You may have to query the data of tables that don't fit any of the above criteria. There are some tricks that you can use to minimize the performance impact of this. I would say that you have two competing prioritizes here: you value accuracy but also don't want to scan all of the data in your database. It may be possible to add some kind of buffer to your calculations. I don't know if it's more acceptable to exclude a table that's slightly under the maximum cache size of S or to include a table that's slightly above the maximum cache size.
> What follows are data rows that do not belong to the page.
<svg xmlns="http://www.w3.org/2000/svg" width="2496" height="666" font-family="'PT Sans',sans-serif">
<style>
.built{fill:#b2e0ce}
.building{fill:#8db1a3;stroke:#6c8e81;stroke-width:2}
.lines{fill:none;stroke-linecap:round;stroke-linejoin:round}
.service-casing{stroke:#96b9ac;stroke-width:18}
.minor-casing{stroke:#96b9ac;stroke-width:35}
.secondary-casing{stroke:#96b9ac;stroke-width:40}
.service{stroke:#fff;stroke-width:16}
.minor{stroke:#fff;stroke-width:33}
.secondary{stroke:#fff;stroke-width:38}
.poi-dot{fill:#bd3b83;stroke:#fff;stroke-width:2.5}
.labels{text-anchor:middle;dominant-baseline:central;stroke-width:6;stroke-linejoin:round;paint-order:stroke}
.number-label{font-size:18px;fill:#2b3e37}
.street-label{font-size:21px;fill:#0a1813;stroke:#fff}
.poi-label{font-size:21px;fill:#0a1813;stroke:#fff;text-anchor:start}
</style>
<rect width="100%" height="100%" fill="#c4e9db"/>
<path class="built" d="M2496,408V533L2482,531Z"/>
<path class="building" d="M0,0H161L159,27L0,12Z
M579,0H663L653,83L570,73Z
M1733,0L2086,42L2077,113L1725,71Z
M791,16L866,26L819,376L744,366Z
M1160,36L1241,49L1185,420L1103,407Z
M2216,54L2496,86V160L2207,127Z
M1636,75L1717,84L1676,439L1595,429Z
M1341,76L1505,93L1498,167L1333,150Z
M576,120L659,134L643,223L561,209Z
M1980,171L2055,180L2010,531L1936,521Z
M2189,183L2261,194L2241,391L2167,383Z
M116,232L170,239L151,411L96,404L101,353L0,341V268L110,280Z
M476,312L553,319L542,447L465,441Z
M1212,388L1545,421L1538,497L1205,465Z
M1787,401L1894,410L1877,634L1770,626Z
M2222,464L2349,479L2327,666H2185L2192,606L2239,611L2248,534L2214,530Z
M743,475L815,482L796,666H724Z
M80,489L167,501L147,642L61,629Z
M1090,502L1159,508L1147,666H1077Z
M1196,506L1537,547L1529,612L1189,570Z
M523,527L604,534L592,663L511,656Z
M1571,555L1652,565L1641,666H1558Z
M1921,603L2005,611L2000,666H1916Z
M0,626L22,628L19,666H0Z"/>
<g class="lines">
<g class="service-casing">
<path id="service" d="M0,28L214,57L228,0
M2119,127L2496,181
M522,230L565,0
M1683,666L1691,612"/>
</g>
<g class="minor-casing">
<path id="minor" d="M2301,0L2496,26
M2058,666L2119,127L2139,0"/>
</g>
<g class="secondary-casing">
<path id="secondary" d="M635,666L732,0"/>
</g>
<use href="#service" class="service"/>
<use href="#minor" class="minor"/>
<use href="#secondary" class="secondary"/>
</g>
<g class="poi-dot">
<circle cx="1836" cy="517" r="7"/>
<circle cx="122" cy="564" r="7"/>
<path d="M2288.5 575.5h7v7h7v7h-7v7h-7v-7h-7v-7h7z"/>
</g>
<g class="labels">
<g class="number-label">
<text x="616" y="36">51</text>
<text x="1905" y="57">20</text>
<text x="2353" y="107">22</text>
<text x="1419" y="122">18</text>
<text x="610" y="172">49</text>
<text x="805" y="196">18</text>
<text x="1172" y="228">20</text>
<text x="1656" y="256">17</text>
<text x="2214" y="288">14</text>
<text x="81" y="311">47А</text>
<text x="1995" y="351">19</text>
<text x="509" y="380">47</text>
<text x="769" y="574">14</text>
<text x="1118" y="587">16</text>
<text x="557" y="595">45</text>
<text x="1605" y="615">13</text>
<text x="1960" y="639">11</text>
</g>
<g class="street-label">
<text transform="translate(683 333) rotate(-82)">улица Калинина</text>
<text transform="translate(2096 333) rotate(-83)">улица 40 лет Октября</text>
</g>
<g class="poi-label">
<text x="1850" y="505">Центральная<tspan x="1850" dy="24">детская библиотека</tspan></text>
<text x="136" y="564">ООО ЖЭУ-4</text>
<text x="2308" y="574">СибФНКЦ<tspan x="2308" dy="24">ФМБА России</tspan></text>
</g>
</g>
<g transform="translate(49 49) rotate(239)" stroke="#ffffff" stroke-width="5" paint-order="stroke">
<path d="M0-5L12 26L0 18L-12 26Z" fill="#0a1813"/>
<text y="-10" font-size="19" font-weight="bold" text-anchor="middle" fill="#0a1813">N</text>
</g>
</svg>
Here are some ideas for making the queries that look at table data faster:

  1. For large tables you may be able to use TABLESAMPLE as long as your sample size is large enough.
  2. For large tables with a clustered key it may be useful to process them in batches on the clustered key. Unfortunately I don't know of a way to compute a SUM() that quits early based on the value of that aggregate. I've only ever seen that work for ROW_NUMBER(). But you could scan the first 10% of the table, save off the calculated data size, scan the next 10%, and so on. For tables that are too large for the cache you may be able to save a significant amount of work with this approach by quitting early.
  3. For some tables you may be lucky enough to have covering indexes on all of the dynamic columns. Depending on row size or other factors scanning each index at a time could be faster than doing a table scan. You could also quit this process early if the table size is too large after reading an index on a single column.
  4. The average lengths of your dynamic columns might not be changing very much over time. It might be practical to save off the average lengths that you calculate and to use those values in your calculations for a while. You can reset these values based on DML activity in the tables or based on some other metric.
  5. If it's possible to run tests over all tables to develop an algorithm then you may be able to take advantage of patterns in the data. For example, if you process tables starting with the smallest first you might find that once you process 10 (I made this number up) tables in a row that are too large for the cache then it's very unlikely that any larger tables would fit in the cache. This might be acceptable if it's okay to exclude a few tables that could have possibly fit in the cache.

I realize that I didn't include any SQL code in this answer. Let me know if it would be helpful to write up demo code for any of the ideas that I discussed here.